2: In the above comment, I wasn’t talking about existential risks [*]; I am not claiming that a nuclear war would be an existential risk. For any conventional nuclear war of significant size, SF/Berkley would almost certainly be targeted, killing everybody at MIRI. While I am unsure where the physical location of the servers storing their website/other data is, it’s overwhelmingly likely that EMP from nuclear detonations would destroy the ability of anybody to access that data. Given the geographic distribution of LWers, it is likely that only a small-ish number would survive a massive nuclear exchange. Presumably at least a few of these individuals would attempt to carry on research and to recopy MIRI’s research/ideas for future generations, assuming that humanity will eventually recover. However, it is extremely unlikely that they will get very far, and very likely that whatever they do write down will be lost or ignored.

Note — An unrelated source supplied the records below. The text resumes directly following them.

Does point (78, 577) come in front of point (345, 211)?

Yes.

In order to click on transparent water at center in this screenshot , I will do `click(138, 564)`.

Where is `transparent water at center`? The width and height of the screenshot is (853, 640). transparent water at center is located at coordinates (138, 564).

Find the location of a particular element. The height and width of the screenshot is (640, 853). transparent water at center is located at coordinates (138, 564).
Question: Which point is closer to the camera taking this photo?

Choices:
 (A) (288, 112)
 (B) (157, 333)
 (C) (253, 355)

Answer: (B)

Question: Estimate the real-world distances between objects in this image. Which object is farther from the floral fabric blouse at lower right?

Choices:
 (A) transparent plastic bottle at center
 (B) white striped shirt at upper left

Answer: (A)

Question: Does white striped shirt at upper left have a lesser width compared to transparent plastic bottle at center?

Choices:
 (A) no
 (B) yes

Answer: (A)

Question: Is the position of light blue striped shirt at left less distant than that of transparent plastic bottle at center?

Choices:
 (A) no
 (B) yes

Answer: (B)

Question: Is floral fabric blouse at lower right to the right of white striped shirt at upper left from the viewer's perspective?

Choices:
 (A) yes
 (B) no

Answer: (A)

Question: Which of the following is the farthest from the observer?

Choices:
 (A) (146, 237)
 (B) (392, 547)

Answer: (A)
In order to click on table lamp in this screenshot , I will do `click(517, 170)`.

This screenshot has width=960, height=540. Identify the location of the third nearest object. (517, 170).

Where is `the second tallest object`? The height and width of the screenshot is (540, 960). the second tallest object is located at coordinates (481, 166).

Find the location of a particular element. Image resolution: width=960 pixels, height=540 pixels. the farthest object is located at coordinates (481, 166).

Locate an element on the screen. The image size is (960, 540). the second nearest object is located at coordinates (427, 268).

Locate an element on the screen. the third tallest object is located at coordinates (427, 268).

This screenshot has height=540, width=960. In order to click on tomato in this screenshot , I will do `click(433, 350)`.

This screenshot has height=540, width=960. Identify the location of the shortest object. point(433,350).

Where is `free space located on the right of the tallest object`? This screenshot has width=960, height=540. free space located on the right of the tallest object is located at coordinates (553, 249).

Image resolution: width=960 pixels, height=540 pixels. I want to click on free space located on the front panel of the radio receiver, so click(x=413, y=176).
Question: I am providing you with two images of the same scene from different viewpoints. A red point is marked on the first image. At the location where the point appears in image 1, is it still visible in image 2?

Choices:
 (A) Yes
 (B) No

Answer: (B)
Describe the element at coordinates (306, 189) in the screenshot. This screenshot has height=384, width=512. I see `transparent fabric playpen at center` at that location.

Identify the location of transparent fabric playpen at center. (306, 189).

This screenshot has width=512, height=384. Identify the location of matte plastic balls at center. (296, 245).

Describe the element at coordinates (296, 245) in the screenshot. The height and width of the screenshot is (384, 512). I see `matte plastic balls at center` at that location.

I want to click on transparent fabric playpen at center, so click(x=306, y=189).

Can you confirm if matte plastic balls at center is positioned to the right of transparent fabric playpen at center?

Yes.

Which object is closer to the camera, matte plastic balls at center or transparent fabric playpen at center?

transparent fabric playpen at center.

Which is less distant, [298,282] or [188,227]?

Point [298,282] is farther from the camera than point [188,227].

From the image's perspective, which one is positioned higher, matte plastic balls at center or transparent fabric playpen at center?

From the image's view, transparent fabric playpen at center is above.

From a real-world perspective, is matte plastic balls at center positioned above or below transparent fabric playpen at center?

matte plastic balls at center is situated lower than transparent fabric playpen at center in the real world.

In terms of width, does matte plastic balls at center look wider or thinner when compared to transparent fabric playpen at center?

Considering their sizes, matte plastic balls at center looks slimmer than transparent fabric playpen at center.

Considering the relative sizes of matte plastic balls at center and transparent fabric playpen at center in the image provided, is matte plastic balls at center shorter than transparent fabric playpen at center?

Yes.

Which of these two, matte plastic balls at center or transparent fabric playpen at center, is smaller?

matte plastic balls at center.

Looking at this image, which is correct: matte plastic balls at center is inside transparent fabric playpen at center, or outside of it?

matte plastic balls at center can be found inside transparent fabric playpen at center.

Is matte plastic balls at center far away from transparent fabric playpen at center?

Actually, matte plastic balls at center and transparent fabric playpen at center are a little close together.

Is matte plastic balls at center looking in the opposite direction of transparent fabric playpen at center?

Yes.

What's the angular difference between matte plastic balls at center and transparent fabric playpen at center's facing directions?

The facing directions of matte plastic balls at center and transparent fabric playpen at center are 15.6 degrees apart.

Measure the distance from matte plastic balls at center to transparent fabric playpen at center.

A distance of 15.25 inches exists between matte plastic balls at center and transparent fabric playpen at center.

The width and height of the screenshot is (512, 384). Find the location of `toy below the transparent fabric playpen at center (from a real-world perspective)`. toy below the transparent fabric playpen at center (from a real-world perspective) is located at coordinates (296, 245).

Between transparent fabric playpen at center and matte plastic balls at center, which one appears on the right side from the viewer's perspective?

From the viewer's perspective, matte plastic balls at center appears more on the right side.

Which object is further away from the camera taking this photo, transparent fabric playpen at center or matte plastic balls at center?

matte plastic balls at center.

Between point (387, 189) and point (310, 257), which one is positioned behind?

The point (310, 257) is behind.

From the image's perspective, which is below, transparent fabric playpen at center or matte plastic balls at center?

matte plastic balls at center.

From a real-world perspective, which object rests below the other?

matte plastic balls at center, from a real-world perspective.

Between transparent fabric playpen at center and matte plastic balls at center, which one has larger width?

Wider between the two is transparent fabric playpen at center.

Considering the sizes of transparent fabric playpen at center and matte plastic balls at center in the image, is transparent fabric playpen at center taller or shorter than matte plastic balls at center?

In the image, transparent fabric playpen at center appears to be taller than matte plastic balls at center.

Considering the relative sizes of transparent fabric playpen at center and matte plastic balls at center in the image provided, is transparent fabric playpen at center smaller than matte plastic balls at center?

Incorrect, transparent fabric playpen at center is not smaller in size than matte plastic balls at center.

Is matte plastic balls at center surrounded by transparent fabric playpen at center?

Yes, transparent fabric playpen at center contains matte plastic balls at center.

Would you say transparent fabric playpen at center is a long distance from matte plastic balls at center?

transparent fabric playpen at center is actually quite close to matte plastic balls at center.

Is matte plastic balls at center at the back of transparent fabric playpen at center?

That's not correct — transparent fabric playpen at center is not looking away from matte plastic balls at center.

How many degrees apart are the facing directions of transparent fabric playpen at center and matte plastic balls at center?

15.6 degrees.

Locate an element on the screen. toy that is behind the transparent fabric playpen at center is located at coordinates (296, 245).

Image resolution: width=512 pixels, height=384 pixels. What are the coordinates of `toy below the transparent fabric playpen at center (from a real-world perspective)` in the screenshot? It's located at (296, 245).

[*] Rereading the comment, I actually was talking about existential risks. I have edited it for clarity; I was not intending to, but adopted RobBB’s phrasing of something killing us all, while I regard nuclear risks as more likely to render MIRI useless by collapsing society. My bad.
Sorry about that. I got confused. s/you/RobBB/. I understand better now. I still believe that of the five, 3 is probably the most likely. I also 2-believe that I might overestimate that probability. (Sorry if I sound a bit strange. I’m starting to study lojban.)